→ Written instruction:
Reproduce every one of the following lines verbatim, keeping their order.
+++ Records shown +++
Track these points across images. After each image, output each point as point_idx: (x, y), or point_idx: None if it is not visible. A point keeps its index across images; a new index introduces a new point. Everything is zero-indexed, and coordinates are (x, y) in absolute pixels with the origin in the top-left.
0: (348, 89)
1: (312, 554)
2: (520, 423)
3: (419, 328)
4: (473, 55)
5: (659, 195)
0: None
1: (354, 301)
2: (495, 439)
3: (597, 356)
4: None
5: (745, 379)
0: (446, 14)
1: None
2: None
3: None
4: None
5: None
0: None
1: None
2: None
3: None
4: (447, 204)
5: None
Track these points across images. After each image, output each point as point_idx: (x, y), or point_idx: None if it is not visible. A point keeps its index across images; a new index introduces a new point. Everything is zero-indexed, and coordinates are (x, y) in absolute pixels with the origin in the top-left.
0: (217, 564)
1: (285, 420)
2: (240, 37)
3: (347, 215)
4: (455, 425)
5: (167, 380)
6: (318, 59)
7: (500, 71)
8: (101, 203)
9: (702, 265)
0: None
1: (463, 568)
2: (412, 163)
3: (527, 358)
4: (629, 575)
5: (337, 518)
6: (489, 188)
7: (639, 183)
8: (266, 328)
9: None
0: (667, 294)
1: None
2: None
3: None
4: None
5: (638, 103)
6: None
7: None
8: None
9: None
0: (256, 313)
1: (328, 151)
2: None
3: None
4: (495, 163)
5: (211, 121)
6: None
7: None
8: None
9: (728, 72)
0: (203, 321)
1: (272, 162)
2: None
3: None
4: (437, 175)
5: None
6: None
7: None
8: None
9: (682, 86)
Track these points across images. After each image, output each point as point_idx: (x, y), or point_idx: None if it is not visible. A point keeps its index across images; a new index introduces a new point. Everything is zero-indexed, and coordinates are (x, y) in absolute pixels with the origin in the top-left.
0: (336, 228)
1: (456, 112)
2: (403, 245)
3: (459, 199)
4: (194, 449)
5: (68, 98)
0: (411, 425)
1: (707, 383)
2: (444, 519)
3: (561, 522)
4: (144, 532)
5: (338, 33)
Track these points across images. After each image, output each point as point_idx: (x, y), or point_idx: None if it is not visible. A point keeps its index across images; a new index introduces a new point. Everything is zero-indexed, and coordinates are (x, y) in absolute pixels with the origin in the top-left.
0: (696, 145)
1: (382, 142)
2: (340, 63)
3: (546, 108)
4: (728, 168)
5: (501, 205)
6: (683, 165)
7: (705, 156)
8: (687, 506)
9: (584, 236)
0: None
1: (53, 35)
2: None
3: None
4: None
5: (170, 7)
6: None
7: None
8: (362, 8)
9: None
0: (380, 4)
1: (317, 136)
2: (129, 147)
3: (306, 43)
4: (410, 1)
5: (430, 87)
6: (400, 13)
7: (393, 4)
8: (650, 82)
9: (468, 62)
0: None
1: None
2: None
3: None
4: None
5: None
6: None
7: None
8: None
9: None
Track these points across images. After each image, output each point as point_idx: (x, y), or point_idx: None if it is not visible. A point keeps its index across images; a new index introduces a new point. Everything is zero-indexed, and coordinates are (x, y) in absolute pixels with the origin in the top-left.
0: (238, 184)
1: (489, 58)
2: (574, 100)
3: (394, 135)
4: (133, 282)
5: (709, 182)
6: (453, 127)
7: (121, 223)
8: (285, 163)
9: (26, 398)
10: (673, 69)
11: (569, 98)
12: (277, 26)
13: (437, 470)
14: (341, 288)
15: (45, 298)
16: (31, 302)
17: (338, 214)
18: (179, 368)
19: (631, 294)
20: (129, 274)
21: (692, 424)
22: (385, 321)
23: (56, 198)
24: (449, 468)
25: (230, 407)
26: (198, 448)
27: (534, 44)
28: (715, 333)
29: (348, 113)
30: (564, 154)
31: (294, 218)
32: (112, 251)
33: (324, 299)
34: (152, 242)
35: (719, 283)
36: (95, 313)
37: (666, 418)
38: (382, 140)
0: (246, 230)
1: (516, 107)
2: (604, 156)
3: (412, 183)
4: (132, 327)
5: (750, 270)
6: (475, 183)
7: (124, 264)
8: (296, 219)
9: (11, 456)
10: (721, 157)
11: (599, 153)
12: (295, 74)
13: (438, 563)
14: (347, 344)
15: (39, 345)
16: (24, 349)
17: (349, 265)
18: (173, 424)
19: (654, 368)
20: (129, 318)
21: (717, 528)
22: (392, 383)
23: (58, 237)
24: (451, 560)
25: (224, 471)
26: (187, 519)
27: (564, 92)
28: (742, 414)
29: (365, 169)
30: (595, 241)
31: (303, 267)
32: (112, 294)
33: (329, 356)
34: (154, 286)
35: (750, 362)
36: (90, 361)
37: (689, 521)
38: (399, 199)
+++
→ Expected output:
Track these points across images. After each image, output each point as point_idx: (x, y), or point_idx: None if it is not visible. A point keeps its index across images; a new index introduces a new point. Everything is zero-indexed, and coordinates are (x, y) in absolute pixels with the origin in the top-left.
0: (348, 89)
1: (312, 554)
2: (520, 423)
3: (419, 328)
4: (473, 55)
5: (659, 195)
0: None
1: (354, 301)
2: (495, 439)
3: (597, 356)
4: None
5: (745, 379)
0: (446, 14)
1: None
2: None
3: None
4: None
5: None
0: None
1: None
2: None
3: None
4: (447, 204)
5: None
Track these points across images. After each image, output each point as point_idx: (x, y), or point_idx: None if it is not visible. A point keeps its index across images; a new index introduces a new point. Everything is zero-indexed, and coordinates are (x, y) in absolute pixels with the origin in the top-left.
0: (217, 564)
1: (285, 420)
2: (240, 37)
3: (347, 215)
4: (455, 425)
5: (167, 380)
6: (318, 59)
7: (500, 71)
8: (101, 203)
9: (702, 265)
0: None
1: (463, 568)
2: (412, 163)
3: (527, 358)
4: (629, 575)
5: (337, 518)
6: (489, 188)
7: (639, 183)
8: (266, 328)
9: None
0: (667, 294)
1: None
2: None
3: None
4: None
5: (638, 103)
6: None
7: None
8: None
9: None
0: (256, 313)
1: (328, 151)
2: None
3: None
4: (495, 163)
5: (211, 121)
6: None
7: None
8: None
9: (728, 72)
0: (203, 321)
1: (272, 162)
2: None
3: None
4: (437, 175)
5: None
6: None
7: None
8: None
9: (682, 86)
Track these points across images. After each image, output each point as point_idx: (x, y), or point_idx: None if it is not visible. A point keeps its index across images; a new index introduces a new point. Everything is zero-indexed, and coordinates are (x, y) in absolute pixels with the origin in the top-left.
0: (336, 228)
1: (456, 112)
2: (403, 245)
3: (459, 199)
4: (194, 449)
5: (68, 98)
0: (411, 425)
1: (707, 383)
2: (444, 519)
3: (561, 522)
4: (144, 532)
5: (338, 33)
Track these points across images. After each image, output each point as point_idx: (x, y), or point_idx: None if it is not visible. A point keeps its index across images; a new index introduces a new point. Everything is zero-indexed, and coordinates are (x, y) in absolute pixels with the origin in the top-left.
0: (696, 145)
1: (382, 142)
2: (340, 63)
3: (546, 108)
4: (728, 168)
5: (501, 205)
6: (683, 165)
7: (705, 156)
8: (687, 506)
9: (584, 236)
0: None
1: (53, 35)
2: None
3: None
4: None
5: (170, 7)
6: None
7: None
8: (362, 8)
9: None
0: (380, 4)
1: (317, 136)
2: (129, 147)
3: (306, 43)
4: (410, 1)
5: (430, 87)
6: (400, 13)
7: (393, 4)
8: (650, 82)
9: (468, 62)
0: None
1: None
2: None
3: None
4: None
5: None
6: None
7: None
8: None
9: None
Track these points across images. After each image, output each point as point_idx: (x, y), or point_idx: None if it is not visible. A point keeps its index across images; a new index introduces a new point. Everything is zero-indexed, and coordinates are (x, y) in absolute pixels with the origin in the top-left.
0: (238, 184)
1: (489, 58)
2: (574, 100)
3: (394, 135)
4: (133, 282)
5: (709, 182)
6: (453, 127)
7: (121, 223)
8: (285, 163)
9: (26, 398)
10: (673, 69)
11: (569, 98)
12: (277, 26)
13: (437, 470)
14: (341, 288)
15: (45, 298)
16: (31, 302)
17: (338, 214)
18: (179, 368)
19: (631, 294)
20: (129, 274)
21: (692, 424)
22: (385, 321)
23: (56, 198)
24: (449, 468)
25: (230, 407)
26: (198, 448)
27: (534, 44)
28: (715, 333)
29: (348, 113)
30: (564, 154)
31: (294, 218)
32: (112, 251)
33: (324, 299)
34: (152, 242)
35: (719, 283)
36: (95, 313)
37: (666, 418)
38: (382, 140)
0: (246, 230)
1: (516, 107)
2: (604, 156)
3: (412, 183)
4: (132, 327)
5: (750, 270)
6: (475, 183)
7: (124, 264)
8: (296, 219)
9: (11, 456)
10: (721, 157)
11: (599, 153)
12: (295, 74)
13: (438, 563)
14: (347, 344)
15: (39, 345)
16: (24, 349)
17: (349, 265)
18: (173, 424)
19: (654, 368)
20: (129, 318)
21: (717, 528)
22: (392, 383)
23: (58, 237)
24: (451, 560)
25: (224, 471)
26: (187, 519)
27: (564, 92)
28: (742, 414)
29: (365, 169)
30: (595, 241)
31: (303, 267)
32: (112, 294)
33: (329, 356)
34: (154, 286)
35: (750, 362)
36: (90, 361)
37: (689, 521)
38: (399, 199)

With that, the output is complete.